[Saved data entries]
====================
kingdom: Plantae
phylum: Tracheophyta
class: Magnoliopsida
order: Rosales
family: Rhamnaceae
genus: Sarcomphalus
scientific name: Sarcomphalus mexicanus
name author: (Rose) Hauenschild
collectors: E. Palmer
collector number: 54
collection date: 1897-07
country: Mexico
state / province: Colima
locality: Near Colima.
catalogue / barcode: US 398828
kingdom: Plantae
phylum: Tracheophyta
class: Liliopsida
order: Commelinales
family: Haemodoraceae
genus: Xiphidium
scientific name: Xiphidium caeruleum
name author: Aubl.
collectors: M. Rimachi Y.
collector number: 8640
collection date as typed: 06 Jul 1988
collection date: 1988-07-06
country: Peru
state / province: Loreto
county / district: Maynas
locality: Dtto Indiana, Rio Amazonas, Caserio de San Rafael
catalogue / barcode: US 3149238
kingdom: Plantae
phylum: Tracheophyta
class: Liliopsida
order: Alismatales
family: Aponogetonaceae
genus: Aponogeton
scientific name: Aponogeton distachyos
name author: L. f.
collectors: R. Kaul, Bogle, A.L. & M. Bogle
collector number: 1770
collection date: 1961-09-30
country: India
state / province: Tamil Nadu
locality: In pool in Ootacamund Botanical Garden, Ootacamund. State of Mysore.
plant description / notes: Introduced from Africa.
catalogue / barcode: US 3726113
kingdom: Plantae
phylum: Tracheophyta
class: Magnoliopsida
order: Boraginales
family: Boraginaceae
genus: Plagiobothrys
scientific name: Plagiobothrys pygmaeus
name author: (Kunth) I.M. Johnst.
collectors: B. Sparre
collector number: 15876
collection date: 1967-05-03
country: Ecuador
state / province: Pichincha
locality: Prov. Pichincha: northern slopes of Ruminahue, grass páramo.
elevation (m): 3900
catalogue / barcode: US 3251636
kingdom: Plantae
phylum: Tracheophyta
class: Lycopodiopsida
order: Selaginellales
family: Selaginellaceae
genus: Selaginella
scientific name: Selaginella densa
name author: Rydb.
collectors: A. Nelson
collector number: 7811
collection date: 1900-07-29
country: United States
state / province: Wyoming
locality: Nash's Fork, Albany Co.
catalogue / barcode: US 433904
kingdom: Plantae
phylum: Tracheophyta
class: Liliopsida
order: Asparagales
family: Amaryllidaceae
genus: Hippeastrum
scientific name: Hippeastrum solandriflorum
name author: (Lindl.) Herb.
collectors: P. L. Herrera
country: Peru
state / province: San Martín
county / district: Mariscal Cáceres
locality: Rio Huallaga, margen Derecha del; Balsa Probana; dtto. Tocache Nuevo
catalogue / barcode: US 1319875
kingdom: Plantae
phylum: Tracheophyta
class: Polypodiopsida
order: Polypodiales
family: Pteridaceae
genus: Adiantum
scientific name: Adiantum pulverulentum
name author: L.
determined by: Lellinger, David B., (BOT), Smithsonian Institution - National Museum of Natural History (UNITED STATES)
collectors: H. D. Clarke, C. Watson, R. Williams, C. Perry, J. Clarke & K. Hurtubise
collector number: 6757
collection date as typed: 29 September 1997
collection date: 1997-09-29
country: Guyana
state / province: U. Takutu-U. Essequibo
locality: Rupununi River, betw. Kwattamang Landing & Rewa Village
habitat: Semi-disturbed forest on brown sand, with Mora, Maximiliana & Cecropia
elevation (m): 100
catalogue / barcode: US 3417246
====================
Copy out every row above word for word, with no changes.

* [TASK ANSWER]:
kingdom: Plantae
phylum: Tracheophyta
class: Magnoliopsida
order: Rosales
family: Rhamnaceae
genus: Sarcomphalus
scientific name: Sarcomphalus mexicanus
name author: (Rose) Hauenschild
collectors: E. Palmer
collector number: 54
collection date: 1897-07
country: Mexico
state / province: Colima
locality: Near Colima.
catalogue / barcode: US 398828
kingdom: Plantae
phylum: Tracheophyta
class: Liliopsida
order: Commelinales
family: Haemodoraceae
genus: Xiphidium
scientific name: Xiphidium caeruleum
name author: Aubl.
collectors: M. Rimachi Y.
collector number: 8640
collection date as typed: 06 Jul 1988
collection date: 1988-07-06
country: Peru
state / province: Loreto
county / district: Maynas
locality: Dtto Indiana, Rio Amazonas, Caserio de San Rafael
catalogue / barcode: US 3149238
kingdom: Plantae
phylum: Tracheophyta
class: Liliopsida
order: Alismatales
family: Aponogetonaceae
genus: Aponogeton
scientific name: Aponogeton distachyos
name author: L. f.
collectors: R. Kaul, Bogle, A.L. & M. Bogle
collector number: 1770
collection date: 1961-09-30
country: India
state / province: Tamil Nadu
locality: In pool in Ootacamund Botanical Garden, Ootacamund. State of Mysore.
plant description / notes: Introduced from Africa.
catalogue / barcode: US 3726113
kingdom: Plantae
phylum: Tracheophyta
class: Magnoliopsida
order: Boraginales
family: Boraginaceae
genus: Plagiobothrys
scientific name: Plagiobothrys pygmaeus
name author: (Kunth) I.M. Johnst.
collectors: B. Sparre
collector number: 15876
collection date: 1967-05-03
country: Ecuador
state / province: Pichincha
locality: Prov. Pichincha: northern slopes of Ruminahue, grass páramo.
elevation (m): 3900
catalogue / barcode: US 3251636
kingdom: Plantae
phylum: Tracheophyta
class: Lycopodiopsida
order: Selaginellales
family: Selaginellaceae
genus: Selaginella
scientific name: Selaginella densa
name author: Rydb.
collectors: A. Nelson
collector number: 7811
collection date: 1900-07-29
country: United States
state / province: Wyoming
locality: Nash's Fork, Albany Co.
catalogue / barcode: US 433904
kingdom: Plantae
phylum: Tracheophyta
class: Liliopsida
order: Asparagales
family: Amaryllidaceae
genus: Hippeastrum
scientific name: Hippeastrum solandriflorum
name author: (Lindl.) Herb.
collectors: P. L. Herrera
country: Peru
state / province: San Martín
county / district: Mariscal Cáceres
locality: Rio Huallaga, margen Derecha del; Balsa Probana; dtto. Tocache Nuevo
catalogue / barcode: US 1319875
kingdom: Plantae
phylum: Tracheophyta
class: Polypodiopsida
order: Polypodiales
family: Pteridaceae
genus: Adiantum
scientific name: Adiantum pulverulentum
name author: L.
determined by: Lellinger, David B., (BOT), Smithsonian Institution - National Museum of Natural History (UNITED STATES)
collectors: H. D. Clarke, C. Watson, R. Williams, C. Perry, J. Clarke & K. Hurtubise
collector number: 6757
collection date as typed: 29 September 1997
collection date: 1997-09-29
country: Guyana
state / province: U. Takutu-U. Essequibo
locality: Rupununi River, betw. Kwattamang Landing & Rewa Village
habitat: Semi-disturbed forest on brown sand, with Mora, Maximiliana & Cecropia
elevation (m): 100
catalogue / barcode: US 3417246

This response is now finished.